Mi madre creció en tierra mexicana, ahí se casó, tuvo a sus hijos y, siendo aún joven, enviudó.
Durante 38 años, por la censura del comunismo no había tenido noticias sobre su papá. Finalmente, después de mucho investigar, tuvo entre sus manos un papel que tenía anotado un tesoro, es decir, una dirección.
Viajó a Polonia y se subió a un taxi hasta llegar a una calle y luego estar parada frente a una casa con el número que llevaba apuntado. El padre, envejecido, se acercó a abrir, sin imaginar quién esperaba llena de ansias del otro lado de la puerta, ni que en pocos segundos escucharía una voz que, con unas palabras, haría saltar a su corazón: ¿No sabes quién soy?
(En esta parte de la historia las bocas de todos se apretaron y los ojos se nos convirtieron en lagos.)
Mi abuelo, con los años, se había vuelto a casar con una mujer alemana, con quien tuvo dos hijas. Cada Navidad había montado un lugar adicional en la mesa familiar, un lugar vacío, el de ella; así como seguía teniendo dolor por la ausencia de su hija, mantenía la esperanza de volver a verla.
Ella hizo tres viajes de un mes a Polonia, y disfrutó a su padre cada uno de esos noventa días. Él le dejó como herencia el cariño de sus hermanas polaco-alemanas. Hoy, mi madre, a sus 86 años, sigue viviendo en León y amando ambos países; ella y su amiga de toda la vida, Olenka -a quien visita y le canta rondas en su lengua natal ahora que está enferma- son las únicas “niñas de Polonia” que quedan como testigos de ese viaje, de la llegada a un mundo que ni siquiera sabían que existía, y de sus primeros años acá.
Y así más o menos fue, en versión breve, una muy disfrutable conversación. Las reseñas de esos tiempos cuentan que los refugiados polacos que llegaron al Rancho Santa Rosa “tuvieron algunas oportunidades de interactuar con la comunidad local”. En mi familia podemos dar fe de que así fue.

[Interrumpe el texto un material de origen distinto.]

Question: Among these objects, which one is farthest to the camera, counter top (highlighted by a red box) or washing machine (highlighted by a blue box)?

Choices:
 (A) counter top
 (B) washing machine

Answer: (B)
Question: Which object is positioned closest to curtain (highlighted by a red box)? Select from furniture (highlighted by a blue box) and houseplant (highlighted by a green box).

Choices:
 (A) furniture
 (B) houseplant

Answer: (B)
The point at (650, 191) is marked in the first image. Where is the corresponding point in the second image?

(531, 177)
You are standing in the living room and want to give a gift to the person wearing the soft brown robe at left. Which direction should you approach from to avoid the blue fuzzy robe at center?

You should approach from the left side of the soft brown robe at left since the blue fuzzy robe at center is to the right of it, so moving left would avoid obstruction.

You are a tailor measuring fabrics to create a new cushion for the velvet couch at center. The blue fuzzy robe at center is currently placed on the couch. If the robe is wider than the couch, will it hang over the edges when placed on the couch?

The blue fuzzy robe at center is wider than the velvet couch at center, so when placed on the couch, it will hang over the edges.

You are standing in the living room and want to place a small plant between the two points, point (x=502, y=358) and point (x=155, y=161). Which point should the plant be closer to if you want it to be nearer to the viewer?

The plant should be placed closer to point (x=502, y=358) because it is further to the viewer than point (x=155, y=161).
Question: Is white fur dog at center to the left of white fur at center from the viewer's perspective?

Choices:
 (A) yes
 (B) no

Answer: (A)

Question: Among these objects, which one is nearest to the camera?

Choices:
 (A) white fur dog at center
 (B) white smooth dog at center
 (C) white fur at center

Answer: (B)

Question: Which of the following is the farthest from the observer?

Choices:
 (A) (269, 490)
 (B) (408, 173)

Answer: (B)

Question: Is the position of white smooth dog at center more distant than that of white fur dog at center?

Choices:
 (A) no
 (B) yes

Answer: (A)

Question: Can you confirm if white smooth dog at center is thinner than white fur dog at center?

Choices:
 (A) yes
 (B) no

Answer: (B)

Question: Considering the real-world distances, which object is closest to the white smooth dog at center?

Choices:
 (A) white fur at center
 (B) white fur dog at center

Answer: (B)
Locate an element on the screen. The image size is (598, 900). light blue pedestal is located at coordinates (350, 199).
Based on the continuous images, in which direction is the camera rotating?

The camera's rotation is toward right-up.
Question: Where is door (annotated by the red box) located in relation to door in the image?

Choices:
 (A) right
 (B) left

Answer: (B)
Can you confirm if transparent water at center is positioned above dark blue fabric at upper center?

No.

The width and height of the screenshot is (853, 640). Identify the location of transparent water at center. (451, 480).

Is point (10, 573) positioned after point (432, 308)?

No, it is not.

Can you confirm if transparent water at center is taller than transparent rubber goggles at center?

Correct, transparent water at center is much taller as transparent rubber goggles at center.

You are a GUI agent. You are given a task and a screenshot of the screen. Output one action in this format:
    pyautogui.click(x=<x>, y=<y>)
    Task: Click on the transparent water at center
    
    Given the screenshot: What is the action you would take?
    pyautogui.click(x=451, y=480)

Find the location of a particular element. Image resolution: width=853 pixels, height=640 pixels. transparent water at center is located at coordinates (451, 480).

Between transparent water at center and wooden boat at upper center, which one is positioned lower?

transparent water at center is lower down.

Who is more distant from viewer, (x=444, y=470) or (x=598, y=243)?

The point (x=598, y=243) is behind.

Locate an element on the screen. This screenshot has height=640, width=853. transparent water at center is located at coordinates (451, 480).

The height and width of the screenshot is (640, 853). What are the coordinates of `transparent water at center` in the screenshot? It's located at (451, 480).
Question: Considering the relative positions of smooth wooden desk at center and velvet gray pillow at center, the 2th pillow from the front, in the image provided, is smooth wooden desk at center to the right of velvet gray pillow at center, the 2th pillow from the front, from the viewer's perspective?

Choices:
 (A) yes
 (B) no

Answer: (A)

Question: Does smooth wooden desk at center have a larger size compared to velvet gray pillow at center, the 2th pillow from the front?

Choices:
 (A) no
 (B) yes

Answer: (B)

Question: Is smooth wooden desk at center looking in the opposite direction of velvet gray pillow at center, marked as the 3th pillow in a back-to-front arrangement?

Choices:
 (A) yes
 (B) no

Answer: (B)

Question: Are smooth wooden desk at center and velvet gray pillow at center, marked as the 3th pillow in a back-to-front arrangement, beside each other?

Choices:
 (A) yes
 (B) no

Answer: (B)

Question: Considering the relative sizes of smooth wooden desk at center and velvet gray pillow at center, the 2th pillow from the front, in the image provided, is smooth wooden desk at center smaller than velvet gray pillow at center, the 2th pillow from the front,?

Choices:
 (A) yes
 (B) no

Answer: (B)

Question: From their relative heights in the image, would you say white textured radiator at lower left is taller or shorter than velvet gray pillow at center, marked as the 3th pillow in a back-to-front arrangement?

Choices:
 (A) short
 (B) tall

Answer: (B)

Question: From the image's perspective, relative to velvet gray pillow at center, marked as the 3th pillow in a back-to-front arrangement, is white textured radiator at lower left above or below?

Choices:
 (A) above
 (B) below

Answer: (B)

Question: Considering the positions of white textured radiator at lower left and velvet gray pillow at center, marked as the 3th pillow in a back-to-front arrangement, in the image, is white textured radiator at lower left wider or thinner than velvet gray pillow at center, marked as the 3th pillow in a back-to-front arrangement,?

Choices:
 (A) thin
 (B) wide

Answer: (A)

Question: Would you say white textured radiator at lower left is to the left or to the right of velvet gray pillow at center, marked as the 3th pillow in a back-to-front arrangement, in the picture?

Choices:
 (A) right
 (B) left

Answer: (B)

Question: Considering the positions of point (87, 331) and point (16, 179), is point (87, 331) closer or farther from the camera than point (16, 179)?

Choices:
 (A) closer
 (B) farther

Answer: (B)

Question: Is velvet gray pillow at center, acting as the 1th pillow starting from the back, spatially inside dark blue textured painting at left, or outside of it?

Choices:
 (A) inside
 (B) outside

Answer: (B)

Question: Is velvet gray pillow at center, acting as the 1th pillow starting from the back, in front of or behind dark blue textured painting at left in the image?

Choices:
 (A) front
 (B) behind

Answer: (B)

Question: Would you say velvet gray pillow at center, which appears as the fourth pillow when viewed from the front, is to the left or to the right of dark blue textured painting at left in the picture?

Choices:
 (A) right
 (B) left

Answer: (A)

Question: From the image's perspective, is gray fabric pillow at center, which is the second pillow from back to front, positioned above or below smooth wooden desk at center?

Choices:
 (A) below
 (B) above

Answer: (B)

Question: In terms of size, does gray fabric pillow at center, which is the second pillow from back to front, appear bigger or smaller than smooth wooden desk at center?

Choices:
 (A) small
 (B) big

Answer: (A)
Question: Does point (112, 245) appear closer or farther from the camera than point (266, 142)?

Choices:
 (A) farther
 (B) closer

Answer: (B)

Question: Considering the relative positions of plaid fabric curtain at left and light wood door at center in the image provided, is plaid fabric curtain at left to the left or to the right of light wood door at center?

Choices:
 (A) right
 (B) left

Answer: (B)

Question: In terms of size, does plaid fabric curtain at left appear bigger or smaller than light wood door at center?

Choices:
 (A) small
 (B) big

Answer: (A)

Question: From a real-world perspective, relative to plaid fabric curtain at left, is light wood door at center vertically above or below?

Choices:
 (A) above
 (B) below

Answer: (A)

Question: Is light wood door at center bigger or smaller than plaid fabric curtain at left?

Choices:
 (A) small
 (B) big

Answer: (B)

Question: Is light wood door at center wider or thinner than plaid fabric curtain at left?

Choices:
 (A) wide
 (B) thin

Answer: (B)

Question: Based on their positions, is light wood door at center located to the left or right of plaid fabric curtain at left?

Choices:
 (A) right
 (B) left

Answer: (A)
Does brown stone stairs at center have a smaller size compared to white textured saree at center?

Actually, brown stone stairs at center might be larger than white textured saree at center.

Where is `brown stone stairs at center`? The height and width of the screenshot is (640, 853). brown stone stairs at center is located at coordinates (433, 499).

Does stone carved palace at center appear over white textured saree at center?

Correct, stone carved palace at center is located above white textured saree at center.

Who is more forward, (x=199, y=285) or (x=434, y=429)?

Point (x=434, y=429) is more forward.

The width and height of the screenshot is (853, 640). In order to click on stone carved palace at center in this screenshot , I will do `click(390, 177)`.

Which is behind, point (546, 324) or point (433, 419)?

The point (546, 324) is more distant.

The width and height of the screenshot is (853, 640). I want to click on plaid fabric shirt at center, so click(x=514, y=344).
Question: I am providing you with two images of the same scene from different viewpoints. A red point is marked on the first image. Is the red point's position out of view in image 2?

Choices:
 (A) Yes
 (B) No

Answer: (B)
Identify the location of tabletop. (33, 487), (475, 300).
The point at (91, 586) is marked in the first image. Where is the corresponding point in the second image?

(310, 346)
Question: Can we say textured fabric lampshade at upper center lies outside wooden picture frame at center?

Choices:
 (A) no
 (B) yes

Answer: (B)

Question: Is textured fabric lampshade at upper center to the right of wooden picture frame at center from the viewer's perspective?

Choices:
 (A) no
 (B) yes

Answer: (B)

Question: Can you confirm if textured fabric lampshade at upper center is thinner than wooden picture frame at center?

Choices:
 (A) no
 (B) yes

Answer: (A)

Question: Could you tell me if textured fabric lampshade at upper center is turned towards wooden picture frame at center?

Las guerras son como tormentas que arrasan con todo a su paso; con todo salvo con la semilla de la vida, capaz de crear nuevos comienzos en tierras lejanas. Quizá cada persona sea un milagro que se ha gestado desde el origen de los tiempos y cada acontecimiento desde entonces no sea sino un paso hacia su nacimiento.
Gracias, Adriana, por este relato, pieza excepcional en el árbol genealógico compartido, que desplazó todo lo demás que pretendía contar. Ya habrá tiempo para Miguel Ángel, Rafael y Caravaggio.
Las historias nos encuentran donde menos lo imaginamos.